Светлая рука в темной ночи напутственно махала ему. И словно не прожектор паровоза, а эта добрая рука раздвигала суровую тьму.
— Ведь простудишься! — укорял он женщину, стоявшую у калитки маленького дома. Во мраке машинист Виктор Никифорович Мишаков не мог разглядеть жену. Но кому бы еще, если не ей, провожать его в дорогу!
Тяжелая, жесткая ладонь неожиданно легко и мягко опустилась на тягу свистка. В тишине, будто опасаясь разбудить Конотоп, скорый курьерский поезд не прокричал, а прошептал: «Ту-туу, прощайте…»
Машинист оглянулся на бессонный огонек своего дома, на белый женский силуэт, который, подобно бессонному огоньку, становился все меньше и меньше…
Огонь прожектора и огонь родного дома. Они не ослепляли друг друга. И путь вперед открывали два этих луча. Глубоко-глубоко в долинах темноты, справа, с малыми огнями проходил Конотоп, точно земля все огни подарила небу, оставив себе только несколько избранных путеводных звезд — несколько огней Конотопа. А высоко-высоко искры Млечного Пути мерцали подвесной железной дорогой, и шли по ней своим вечным рейсом составы облаков и эшелоны туч.
Виктор Никифорович обернулся к приборам, укрепленным на стенке котла. В тесной паровозной будке машинист заново ощутил, как близко в котле клокочет двухсотградусная масса воды, стиснутая давлением пятнадцати атмосфер.

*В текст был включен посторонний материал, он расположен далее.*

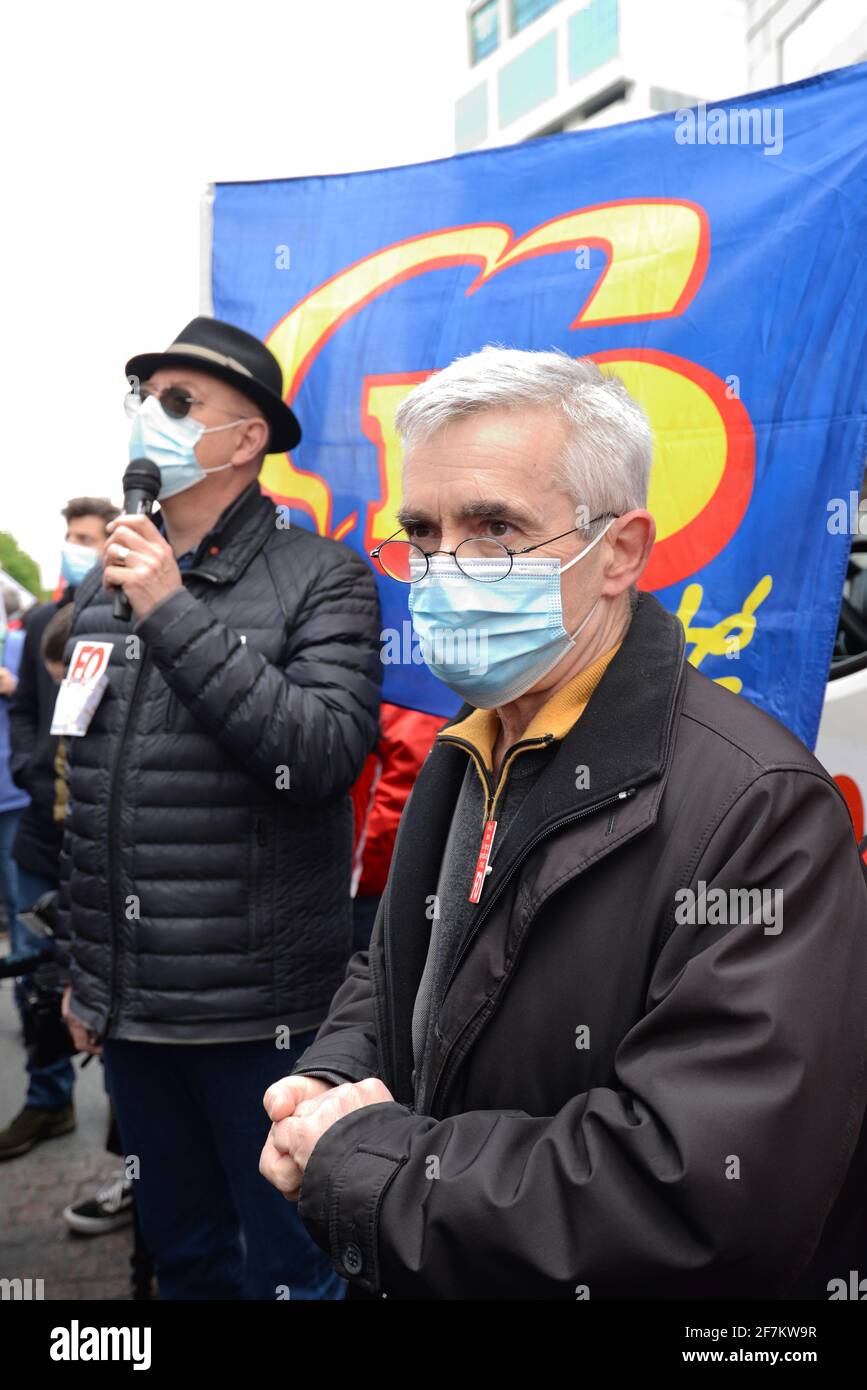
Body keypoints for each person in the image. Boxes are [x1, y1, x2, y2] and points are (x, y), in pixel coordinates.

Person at [261, 346, 867, 1301]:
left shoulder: (759, 807)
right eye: (421, 532)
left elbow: (700, 1197)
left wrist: (369, 1164)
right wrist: (335, 1079)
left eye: (495, 528)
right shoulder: (465, 752)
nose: (445, 568)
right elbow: (400, 966)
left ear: (619, 551)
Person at [55, 315, 382, 1300]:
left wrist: (177, 613)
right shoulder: (103, 597)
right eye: (146, 400)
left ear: (247, 441)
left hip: (261, 1023)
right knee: (184, 1258)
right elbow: (91, 795)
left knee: (290, 1268)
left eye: (180, 403)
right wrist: (84, 977)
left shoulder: (322, 577)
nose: (151, 420)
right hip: (138, 1019)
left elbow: (319, 754)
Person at [0, 499, 117, 1160]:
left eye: (84, 538)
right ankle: (48, 1102)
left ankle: (127, 1135)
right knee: (36, 978)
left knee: (109, 982)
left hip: (103, 841)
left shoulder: (129, 619)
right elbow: (21, 707)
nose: (74, 548)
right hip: (41, 839)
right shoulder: (43, 619)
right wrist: (28, 762)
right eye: (68, 537)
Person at [0, 586, 29, 944]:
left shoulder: (20, 645)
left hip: (13, 790)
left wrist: (14, 686)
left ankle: (26, 976)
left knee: (17, 884)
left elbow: (45, 697)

Но руки Мишакова привычно и властно смиряли в котле вулкан. Это они -угловатые, жесткие руки, заставляли буйную стихию вращать огромные колеса и бережно нести пятнадцать вагонов и тысячи человек навстречу Москве и рассвету.

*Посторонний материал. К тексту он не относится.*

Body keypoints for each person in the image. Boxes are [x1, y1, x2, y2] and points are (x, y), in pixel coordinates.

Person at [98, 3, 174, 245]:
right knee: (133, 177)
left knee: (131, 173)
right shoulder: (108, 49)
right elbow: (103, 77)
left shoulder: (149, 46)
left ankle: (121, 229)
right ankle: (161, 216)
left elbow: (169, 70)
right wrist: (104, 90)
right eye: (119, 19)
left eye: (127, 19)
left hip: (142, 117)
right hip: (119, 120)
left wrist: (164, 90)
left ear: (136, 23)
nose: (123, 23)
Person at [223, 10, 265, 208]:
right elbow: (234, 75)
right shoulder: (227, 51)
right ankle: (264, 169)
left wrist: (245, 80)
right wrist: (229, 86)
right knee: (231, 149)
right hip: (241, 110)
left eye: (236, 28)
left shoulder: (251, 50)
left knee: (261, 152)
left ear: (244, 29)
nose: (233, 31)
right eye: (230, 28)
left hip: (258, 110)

Прожектор пробивал во тьме серебристый тоннель, а мощный локомотив грудью наваливался на спрессованный скоростью воздух.
Зрачки машиниста цепко прощупывали мятущееся пространство, предугадывая то, пока еще незримое, что набегало за подслеповатым окончанием длинного прожекторного луча.
Молчаливо вглядывается машинист в смутное лицо ночи. Как сужены светло-зеленые глаза Мишакова!.. Кажется, и глаз вовсе нет, а из-под черных бровей две зеленоватые полоски перечеркивают летящий навстречу синий сумрак ночи… Когда промозглый ветер бьет в лицо, исчезают и эти полоски. Живут только острые, зрачки. Они прокалывают темноту. Они отточены постоянным напряжением. Потому что, может быть, одному машинисту знакома спокойная и тревожная, вечно таящая грозные неожиданности, беспечно обнаженная дорога.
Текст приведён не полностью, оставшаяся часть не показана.